IN OTHER WORDS: We need to spend more time trying to find out which parts of the elephant they might be missing.
If you’re a heterodox thinker, I know it’s easy to feel depressed now. It’s tempting to think that we don’t have a shot at saving our country because we’re a tribe of 333 million people who no longer hold the same core principles and values, want the same things, or want to see our country thrive.
But I hope what I’ve shared today gives you hope. Because I promise you, we are all so much more alike than we realize. We just can’t see it because there are forces at work that keep us from seeing it.
I believe if we’re patient with one another and have compassion for people who aren’t “wired” the same way we are, then we can ultimately overcome the reality distortion that’s dividing us.
Together, we can save this American Experiment that matters so much to all of us.
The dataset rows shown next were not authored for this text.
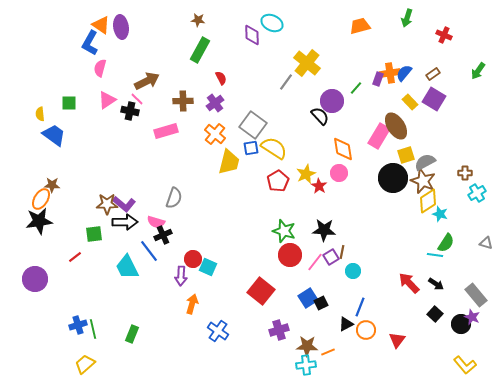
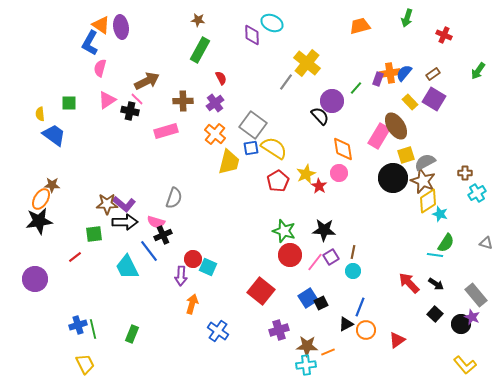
brown line at (342, 252): moved 11 px right
red triangle at (397, 340): rotated 18 degrees clockwise
yellow trapezoid at (85, 364): rotated 105 degrees clockwise
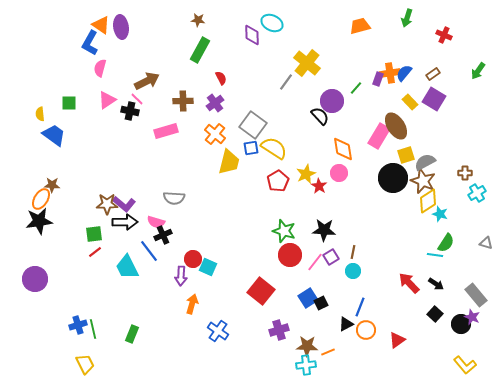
gray semicircle at (174, 198): rotated 75 degrees clockwise
red line at (75, 257): moved 20 px right, 5 px up
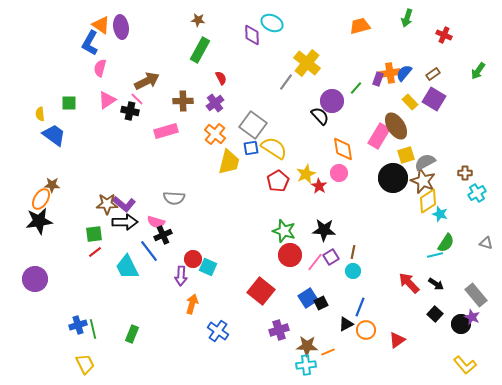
cyan line at (435, 255): rotated 21 degrees counterclockwise
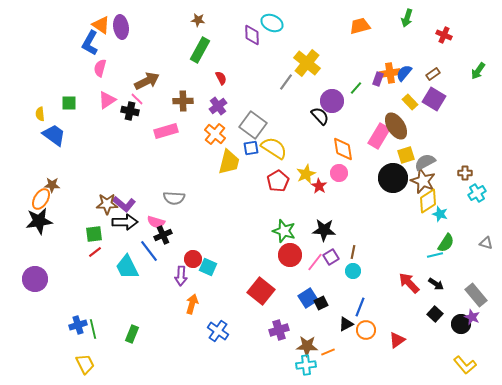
purple cross at (215, 103): moved 3 px right, 3 px down
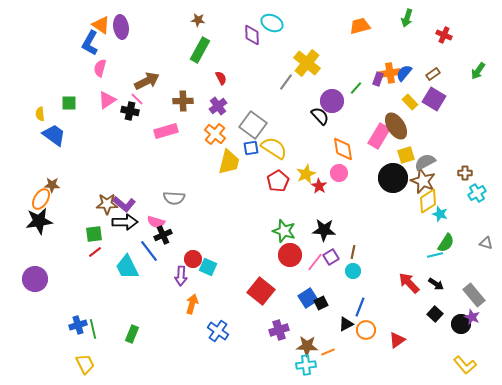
gray rectangle at (476, 295): moved 2 px left
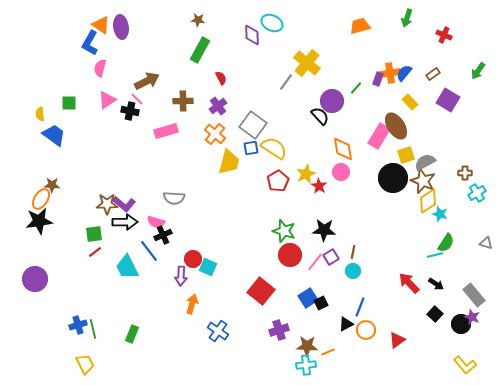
purple square at (434, 99): moved 14 px right, 1 px down
pink circle at (339, 173): moved 2 px right, 1 px up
This article is such a well-supported exposition of Monica's theory of what ails us and divides us. Very fine particulars supporting macro movemements we all have witnessed. Exacerbating the incomplete picture that (partisan) trusted sources feed their followers is the sound bite/meme/ surface brushing tendencies that social media has encouraged, all of which echo the trusted sources by algorithm. Those bites and TikTok videos have become authoritative for an entire generation, actually more than one generation. That is the brick wall you face. Fast-food activism, complete with processed ingredients that provide lots of pleasure but no real nutrition. Please dont stop trying to break down that wall.
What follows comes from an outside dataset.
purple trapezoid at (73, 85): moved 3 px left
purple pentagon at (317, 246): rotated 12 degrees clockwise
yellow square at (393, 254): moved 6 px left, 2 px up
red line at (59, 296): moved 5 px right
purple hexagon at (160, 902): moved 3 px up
Dear Monica, this is a very insightful article, particularly regarding “reality distortion!” The bottom line is that people either don’t have the time or the inclination to do their own research or get to the bottom of these more complex issues and they totally trust the “experts” that resonate with them. I have found that many of my dear friends are blindly influenced by their section of the elephant and not ready to hear about the other parts! While your mission may seem to be slogging through the jungle of the distorted field, I am heartened that you have a clear understanding of the path ahead and appreciate the hard work you and your fellow trail-blazers are determined to pursue. Thank you! Minds will be opened one by one so I pray for all of us to be patient and remember our common heritage as children of the Divine.